La perdrix bartavelle
rPar R.P. Bille
Avec 1 illustration ( 19Chandolin ) Qu' elle est élégante, qu' elle est fine et belle pour qui sait l' observer, pour qui sait la surprendre... avec son collier noir, sa gorge blanche, le gris très doux de son plumage, les raies foncées de ses flancs bleus, de ses flancs roux et clairs, avec sa bague ardente autour de l' œil et son bec rouge et ses pattes rouges! Qu' elle est fine et belle, mais difficile à découvrir, prudente, farouche, presque invisible toujours au milieu des pierriers, des éboulis, des genièvres...
Comment deviner sa présence au pied des pentes rocheuses, sur les hauts pâturages sans entendre son chant? Comment suivre des yeux cette petite masse grise, pierre se coulant parmi les autres pierres, motte vivante, ou parfois simple caillou posé sur d' autres cailloux? Qui ne connaît ses clairs rappels dans le brouillard, ses clairs rappels au crépuscule, à l' aurore...? Qui ne connaît ses courtes strophes au rythme frénétique, ses cris en saccades soulevant d' étranges résonnances au sein des pierriers montagnards, près des derniers gazons, dans le grand silence... Qui n' a pas remarqué au printemps les traces étoilées de ses petites pattes à l' entour des mayens où mollit la terre grise et peut-être les sombres traînées de ses fientes, couleur d' épi? Qui ne l' a pas levée brusquement d' une touffe de genièvre, d' un repli de terrain, de derrière un granit, qui n' a pas vu s' ouvrir sa queue rousse, entendu le bourdonnement de son vol au départ, puis son cri d' alarme « pitschieu! pitschieu! » lancé le long de la pente, alors qu' elle glissait sur ses courtes rémiges tranchantes comme des lames?

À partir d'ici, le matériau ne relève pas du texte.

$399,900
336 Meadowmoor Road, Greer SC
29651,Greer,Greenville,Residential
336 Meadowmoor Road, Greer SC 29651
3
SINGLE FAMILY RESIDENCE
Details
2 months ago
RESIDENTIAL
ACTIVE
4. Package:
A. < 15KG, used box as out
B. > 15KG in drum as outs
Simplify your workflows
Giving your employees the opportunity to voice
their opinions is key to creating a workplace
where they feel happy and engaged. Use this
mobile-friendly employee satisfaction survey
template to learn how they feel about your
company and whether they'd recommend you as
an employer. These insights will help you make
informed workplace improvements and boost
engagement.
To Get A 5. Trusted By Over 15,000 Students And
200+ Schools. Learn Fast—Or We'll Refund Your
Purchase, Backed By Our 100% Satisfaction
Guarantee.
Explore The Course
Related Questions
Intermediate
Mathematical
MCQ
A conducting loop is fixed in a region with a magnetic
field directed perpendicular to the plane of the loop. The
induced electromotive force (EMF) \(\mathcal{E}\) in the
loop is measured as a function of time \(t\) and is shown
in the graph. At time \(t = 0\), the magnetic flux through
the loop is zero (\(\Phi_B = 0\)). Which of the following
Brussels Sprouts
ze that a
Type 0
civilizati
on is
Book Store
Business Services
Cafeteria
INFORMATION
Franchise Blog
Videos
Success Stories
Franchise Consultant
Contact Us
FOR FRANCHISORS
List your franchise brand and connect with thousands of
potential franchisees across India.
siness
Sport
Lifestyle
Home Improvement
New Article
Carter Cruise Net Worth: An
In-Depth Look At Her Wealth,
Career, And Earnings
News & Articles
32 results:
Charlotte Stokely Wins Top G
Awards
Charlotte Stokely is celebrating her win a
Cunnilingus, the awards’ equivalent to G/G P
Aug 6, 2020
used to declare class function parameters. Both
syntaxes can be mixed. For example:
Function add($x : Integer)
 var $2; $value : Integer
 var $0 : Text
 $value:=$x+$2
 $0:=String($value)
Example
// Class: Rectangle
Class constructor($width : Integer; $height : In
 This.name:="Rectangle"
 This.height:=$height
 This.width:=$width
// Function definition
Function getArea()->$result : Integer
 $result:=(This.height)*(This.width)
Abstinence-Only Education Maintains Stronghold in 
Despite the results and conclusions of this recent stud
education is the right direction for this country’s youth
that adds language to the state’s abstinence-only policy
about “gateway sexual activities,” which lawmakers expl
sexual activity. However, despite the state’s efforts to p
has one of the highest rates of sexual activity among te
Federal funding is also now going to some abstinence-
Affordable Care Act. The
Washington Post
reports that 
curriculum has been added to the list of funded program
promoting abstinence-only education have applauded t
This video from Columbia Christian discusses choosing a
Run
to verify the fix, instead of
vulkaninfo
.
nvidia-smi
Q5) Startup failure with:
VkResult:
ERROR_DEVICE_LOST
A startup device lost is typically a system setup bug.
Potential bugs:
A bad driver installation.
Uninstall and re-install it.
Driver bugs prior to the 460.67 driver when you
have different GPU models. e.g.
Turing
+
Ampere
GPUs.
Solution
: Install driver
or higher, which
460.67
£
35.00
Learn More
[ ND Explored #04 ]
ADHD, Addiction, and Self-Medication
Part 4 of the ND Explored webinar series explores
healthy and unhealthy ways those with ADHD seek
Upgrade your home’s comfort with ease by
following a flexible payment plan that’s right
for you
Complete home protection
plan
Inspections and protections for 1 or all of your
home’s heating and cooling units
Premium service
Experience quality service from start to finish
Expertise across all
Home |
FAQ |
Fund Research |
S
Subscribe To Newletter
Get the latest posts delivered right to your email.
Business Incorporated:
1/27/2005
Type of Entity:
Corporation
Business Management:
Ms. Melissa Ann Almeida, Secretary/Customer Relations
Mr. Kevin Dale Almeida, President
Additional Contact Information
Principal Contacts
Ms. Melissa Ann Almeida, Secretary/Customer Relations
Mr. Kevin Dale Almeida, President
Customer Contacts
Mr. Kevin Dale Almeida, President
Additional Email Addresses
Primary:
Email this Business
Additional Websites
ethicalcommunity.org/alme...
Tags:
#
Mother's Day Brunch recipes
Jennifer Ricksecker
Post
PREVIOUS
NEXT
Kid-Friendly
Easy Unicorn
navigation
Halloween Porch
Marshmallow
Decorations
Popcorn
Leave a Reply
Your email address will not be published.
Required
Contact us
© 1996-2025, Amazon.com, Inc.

Née pour vivre au sol, amoureuse des lichens, des brouillards, des pentes dorées par la lumière, amoureuse des pierriers où passe et repasse l' hermine, où siffle la marmotte et trille le sponcielle, amoureuse des couloirs abrupts, des corniches herbeuses, l' agile bartavelle l' est surtout de la grande solitude alpestre où le chasseur rarement s' aventure... Il lui faut du caillou et du gazon, il lui faut ces longs silences, la motte rose des silènes, l' airelle coriace, le rhododendron, la brune pilule des lièvres, il lui faut ces roches verdâtres ou sanglantes, ce rayonnement solaire...
Loin du monde, loin des hommes, près des vents froids et purs qui, sans cesse, jouent avec l' herbe et le nuage, invisible toujours, la perdrix bartavelle, la douce perdrix des pierres, l' oiseau aux pattes rouges, aux flancs bleus, aux flancs roux rayés de noir, promène sa gentille couvée en attendant le plomb fatal ou le robuste ongle qui viendront transpercer sa chair savoureuse!